Военный крах низшей расы
Военный крах низшей расы
В 1854 году выяснилось, что Россия — при всём милитаристском внешнем лоске — полный банкрот как в военном плане, так и в технологическом и экономическом аспектах.
Англичане к тому времени добывали 61 миллион тонн каменного угля в год, давали ежегодно 3,2 миллиона тонн чугуна, а протяжённость их железных дорог достигала уже 8 тысяч сухопутных миль (около 13 тысяч км). Французы могли похвастать добычей 4,9 миллиона тонн угля и 522 тысячами тонн выплавленного чугуна. В России накануне войны выплавляли 285 тысяч тонн чугуна в год, добыча каменного угля только зарождалась (Урал работал на древесном угле), а протяжённость железнодорожных магистралей составляла лишь одну тысячу километров. При том, что не было ни одной дороги, связывавшей Крым (и вообще Юг России) с центром страны. Грузы приходилось волочь по-старинке, воловьими упряжками, на возах да телегах.
Что такое британский флот? 19 парусных линейных кораблей и 11 — паровых линкоров, 50 парусных фрегатов и 32 — паровых, 71 пароход ранга корвета и меньше. Французские ВМС — это 25 линкоров, 38 фрегатов (всё это — ещё парусные единицы) и 108 паровых кораблей, включая винтовые пароходо-фрегаты и паровые линкоры.
Русский флот на Чёрном море: 14 линкоров-парусников, 6 парусных фрегатов, 6 небольших пароходо-фрегатов, причём только колёсных, и ни одного — винтового. На Балтике: 26 линкоров, 9 фрегатов, 8 корветов и бригов, 9 пароходо-фрегатов. То есть по общему числу военных пароходов (15) Россия уступала врагу (211 пароходов) более чем на порядок. А качественно — ещё больше. Ведь наши пароходы были малыми, нёсшими всего по 9–10 пушек, тогда как враг имел самоходные суда с десятками орудий на борту. Все наши пароходы были колёсными — а значит, более уязвимыми в бою и менее скоростными, чем англо-французские паровики с гребными винтами. Накануне войны, в 1851–1852 годах, Россия начала строительство двух винтовых фрегатов и переделку в винтовые трёх парусных, но не успела к началу боевых действий. Но даже если бы и успела — подавляющее превосходство западных интервентов всё равно сохранялось.

» Суть задания: Перепишите фрагмент текста документа от слов «Что такое британский» до слов «и паровые линкоры.» включительно, заменив «британский флот» на «английский флот». Опирайтесь только на текст документа.

» Исходные данные:
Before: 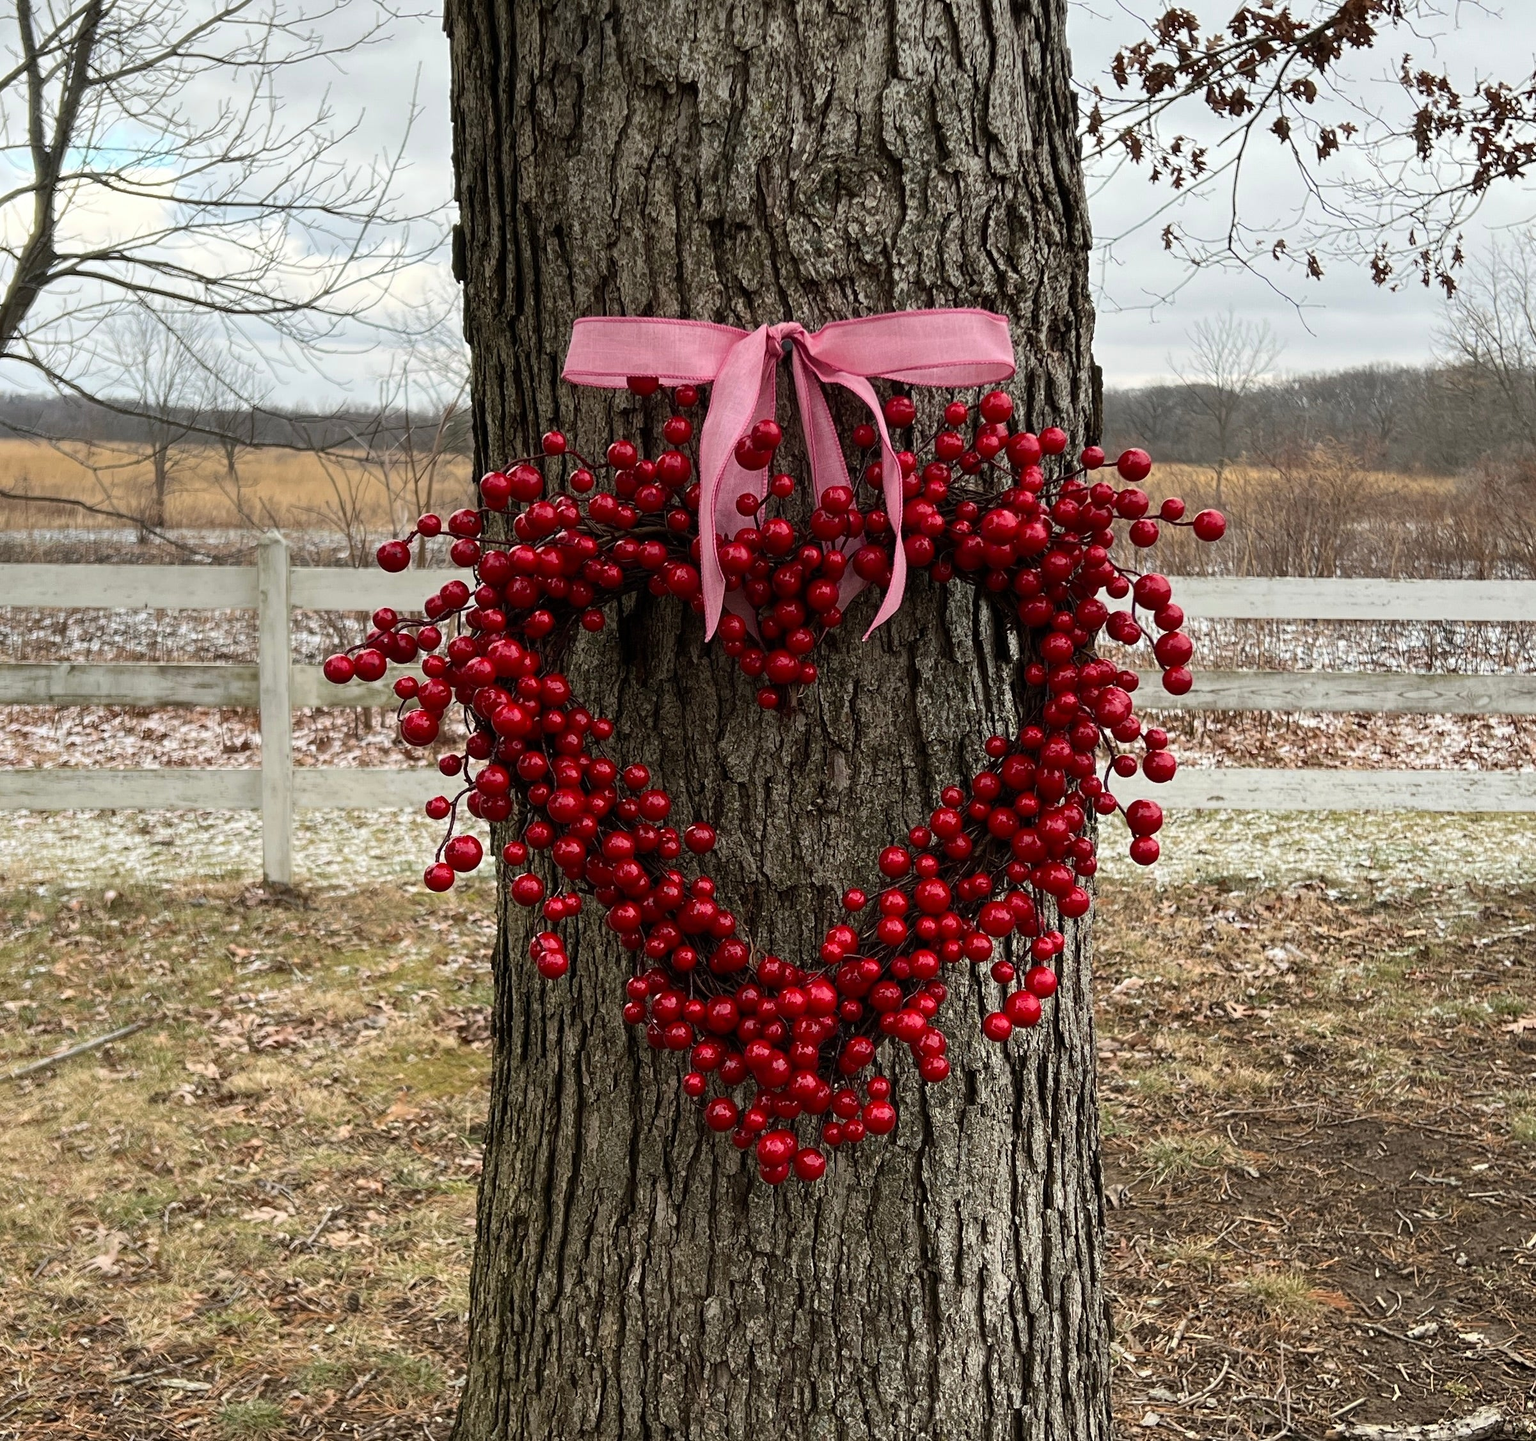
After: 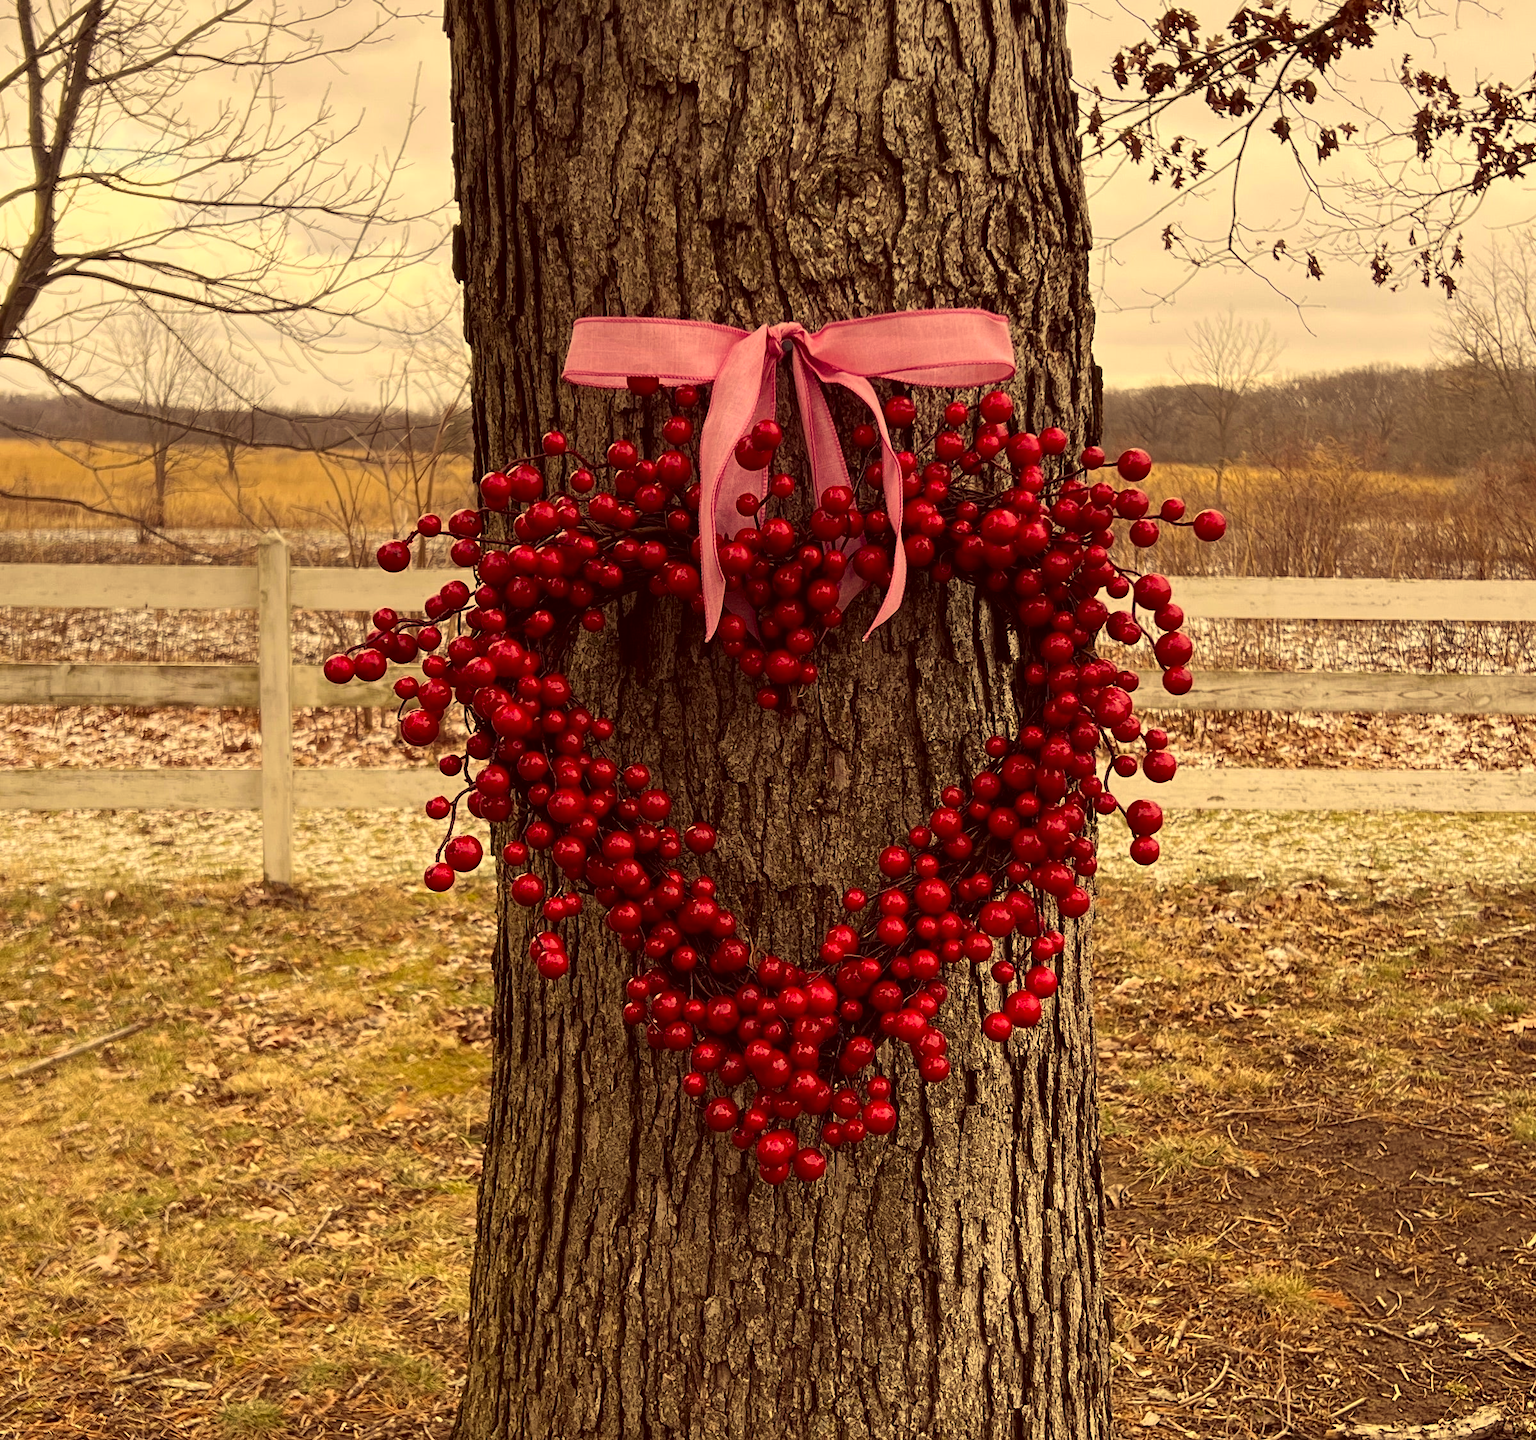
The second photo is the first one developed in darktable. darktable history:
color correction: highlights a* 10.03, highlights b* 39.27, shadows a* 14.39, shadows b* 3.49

» Ответ:
Что такое английский флот? 19 парусных линейных кораблей и 11 — паровых линкоров, 50 парусных фрегатов и 32 — паровых, 71 пароход ранга корвета и меньше. Французские ВМС — это 25 линкоров, 38 фрегатов (всё это — ещё парусные единицы) и 108 паровых кораблей, включая винтовые пароходо-фрегаты и паровые линкоры.